··· SUPPLIED RECORDS

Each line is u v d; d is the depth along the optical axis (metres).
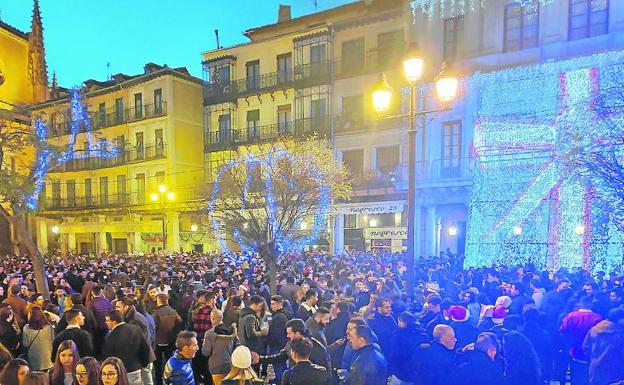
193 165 36.28
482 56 21.94
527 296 8.27
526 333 6.57
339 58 28.75
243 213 16.98
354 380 4.77
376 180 25.12
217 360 6.42
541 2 20.72
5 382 4.25
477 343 4.84
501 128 20.92
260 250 12.96
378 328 6.20
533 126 20.14
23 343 6.46
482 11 22.14
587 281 10.84
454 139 22.56
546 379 6.82
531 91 20.42
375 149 26.72
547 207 19.12
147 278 12.07
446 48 23.22
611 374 4.85
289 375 4.56
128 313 6.64
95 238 39.16
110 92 38.41
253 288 11.01
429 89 23.20
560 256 18.27
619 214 13.07
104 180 39.03
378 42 27.30
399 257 19.88
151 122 35.81
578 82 19.30
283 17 35.00
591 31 19.72
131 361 5.93
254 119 32.66
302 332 5.07
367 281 10.52
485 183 20.94
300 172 18.58
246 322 7.02
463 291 9.30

······

=== EXERCISE REQUIREMENTS ===
At the line with "354 380 4.77", begin reproducing the material above exactly, and continue through its last line.

=== ANSWER TO THE EXERCISE ===
354 380 4.77
376 180 25.12
217 360 6.42
541 2 20.72
5 382 4.25
477 343 4.84
501 128 20.92
260 250 12.96
378 328 6.20
533 126 20.14
23 343 6.46
482 11 22.14
587 281 10.84
454 139 22.56
546 379 6.82
531 91 20.42
375 149 26.72
547 207 19.12
147 278 12.07
446 48 23.22
611 374 4.85
289 375 4.56
128 313 6.64
95 238 39.16
110 92 38.41
253 288 11.01
429 89 23.20
560 256 18.27
619 214 13.07
104 180 39.03
378 42 27.30
399 257 19.88
151 122 35.81
578 82 19.30
283 17 35.00
591 31 19.72
131 361 5.93
254 119 32.66
302 332 5.07
367 281 10.52
485 183 20.94
300 172 18.58
246 322 7.02
463 291 9.30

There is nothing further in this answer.